**GOAL OF THE EXERCISE**
The listing below must be returned in full and unchanged, without the images it carries.

**DATA BELOW**
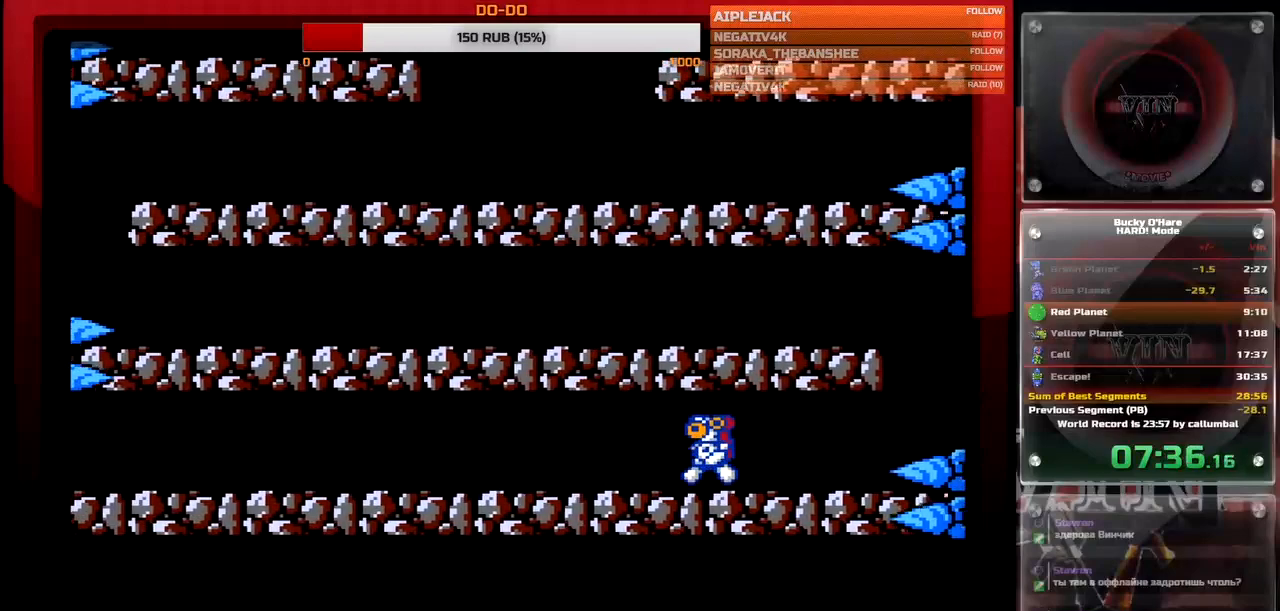
{"dt_ms": 500, "buttons": ["DPAD_LEFT"], "events": [[500, "DPAD_LEFT", "down"]]}
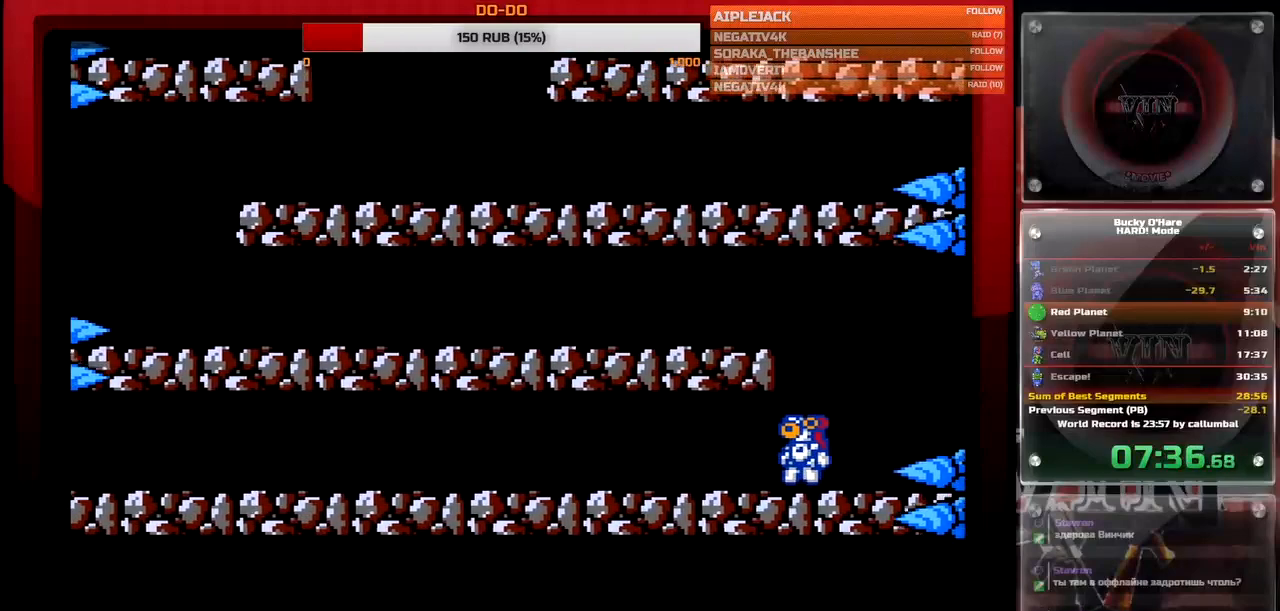
{"dt_ms": 500, "buttons": [], "events": [[67, "A", "down"], [333, "A", "up"], [500, "DPAD_LEFT", "up"]]}
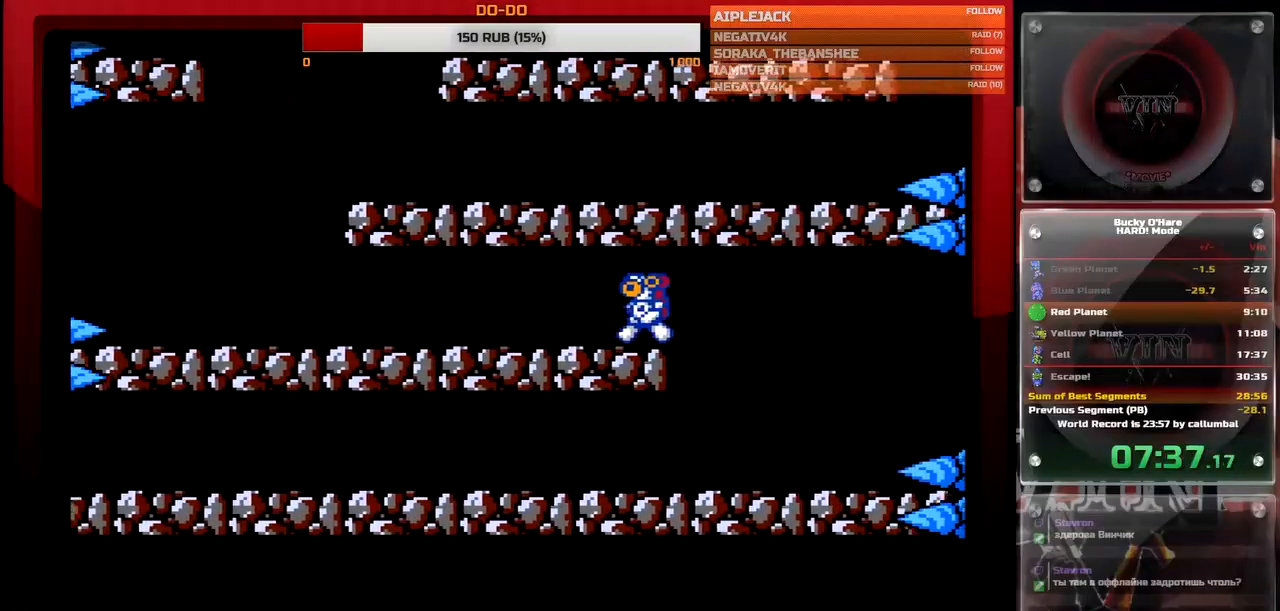
{"dt_ms": 500, "buttons": [], "events": []}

**ANSWER BOX**
{"dt_ms": 500, "buttons": ["DPAD_LEFT"], "events": [[500, "DPAD_LEFT", "down"]]}
{"dt_ms": 500, "buttons": [], "events": [[67, "A", "down"], [333, "A", "up"], [500, "DPAD_LEFT", "up"]]}
{"dt_ms": 500, "buttons": [], "events": []}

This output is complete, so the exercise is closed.